Industrials

GE (GE) Falls Over

It is time for Jeff Immelt to leave. His plans for GE’s long-term future are a wreak.

GE’s pitch that being in many businesses is better than one and being in businesses in many parts of the world fell apart like a cheap clock today. Infrastructure is the one and only good operation at GE and that has been true for two years. That fact was dragged further into the daylight by the company’s most recent results. They are the strongest argument yet that everything other than the company’s largest unit should be spun-out.

GE (NYSE: GE) missed most of Wall St’s estimates for the first quarter. Earnings were $0.44 compared to a First Call consensus of $0.51 and revenue was $42.2 billion compared to a guess of $42.7 billion.
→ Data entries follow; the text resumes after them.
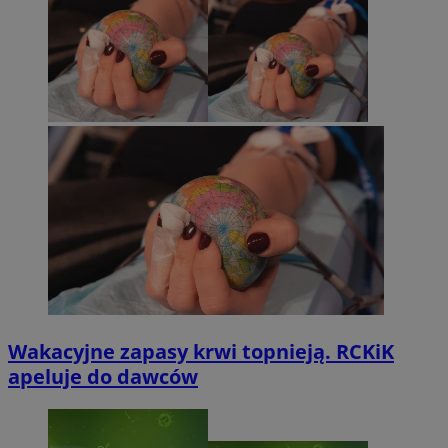
Wakacyjne zapasy krwi topnieją. RCKiK
apeluje do dawców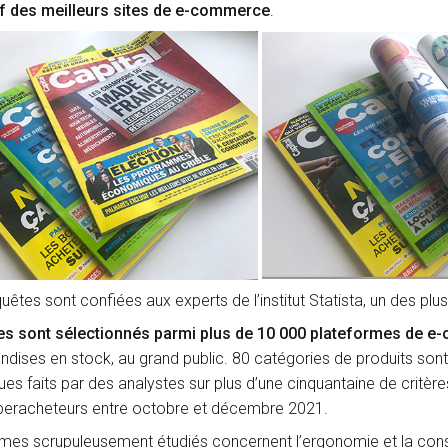
if des meilleurs sites de e-commerce
.
uêtes sont confiées aux experts de l’institut Statista, un des plu
tes sont sélectionnés parmi plus de 10 000 plateformes de 
dises en stock, au grand public. 80 catégories de produits sont
ues faits par des analystes sur plus d’une cinquantaine de critèr
eracheteurs entre octobre et décembre 2021.
mes scrupuleusement étudiés concernent l’ergonomie et la constru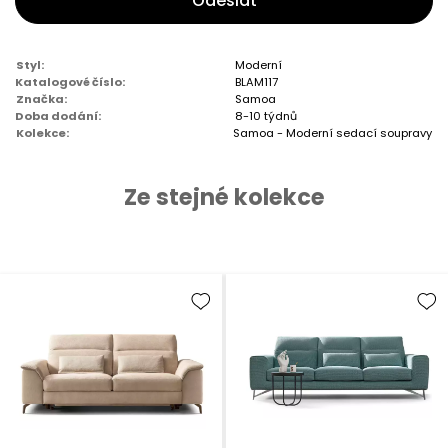
Odeslat
Styl:
Moderní
Katalogové číslo:
BLAM117
Značka:
Samoa
Doba dodání:
8-10 týdnů
Kolekce:
Samoa - Moderní sedací soupravy
Ze stejné kolekce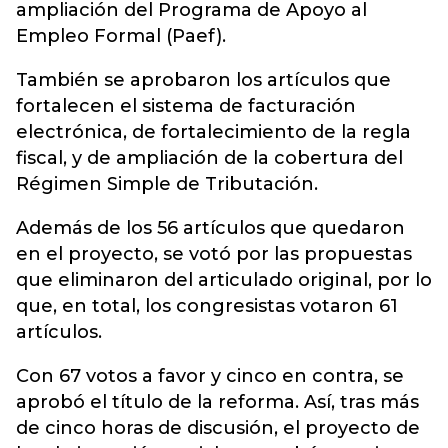
ampliación del Programa de Apoyo al
Empleo Formal (Paef).
También se aprobaron los artículos que
fortalecen el sistema de facturación
electrónica, de fortalecimiento de la regla
fiscal, y de ampliación de la cobertura del
Régimen Simple de Tributación.
Además de los 56 artículos que quedaron
en el proyecto, se votó por las propuestas
que eliminaron del articulado original, por lo
que, en total, los congresistas votaron 61
artículos.
Con 67 votos a favor y cinco en contra, se
aprobó el título de la reforma. Así, tras más
de cinco horas de discusión, el proyecto de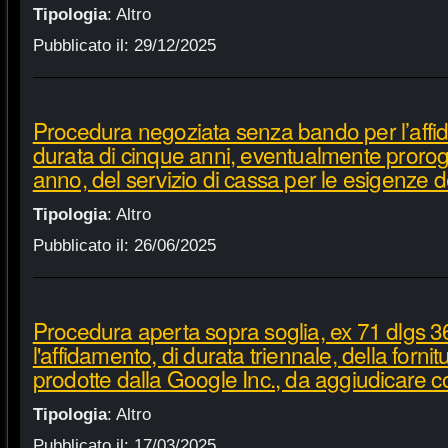
Tipologia
:
Altro
Pubblicato il:
29/12/2025
Procedura negoziata senza bando per l’affi
durata di cinque anni, eventualmente proroga
anno, del servizio di cassa per le esigenze d
Tipologia
:
Altro
Pubblicato il:
26/06/2025
Procedura aperta sopra soglia, ex 71 dlgs 3
l'affidamento, di durata triennale, della fornit
prodotte dalla Google Inc., da aggiudicare c
Tipologia
:
Altro
Pubblicato il:
17/03/2025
For the second quarter, the company also guided low, at EPS of $0.53 to $0.55 versus a Wall St consensus of $0.58.

“Demand for our global Infrastructure business remained strong, but our financial services businesses were challenged by a slowing U.S. economy and difficult capital markets,” GE Chairman and CEO Jeff Immelt said

The only operating unit at the company which did well was the huge infrastructure business. Its revenue rose 23% to almost $15 billion. Operating income was up 17% to $2.588 billion.

NBC Universal continued to be a modest performer. Revenue in that part of GE’s business was up 1% and operating profits ticked up slightly to $712 million.

The financial businesses at GE were a disaster. GE Money operating income was down 19%. Commercial Finance was off 20%. The industrial and healthcare businesses also turned in dreadful performances.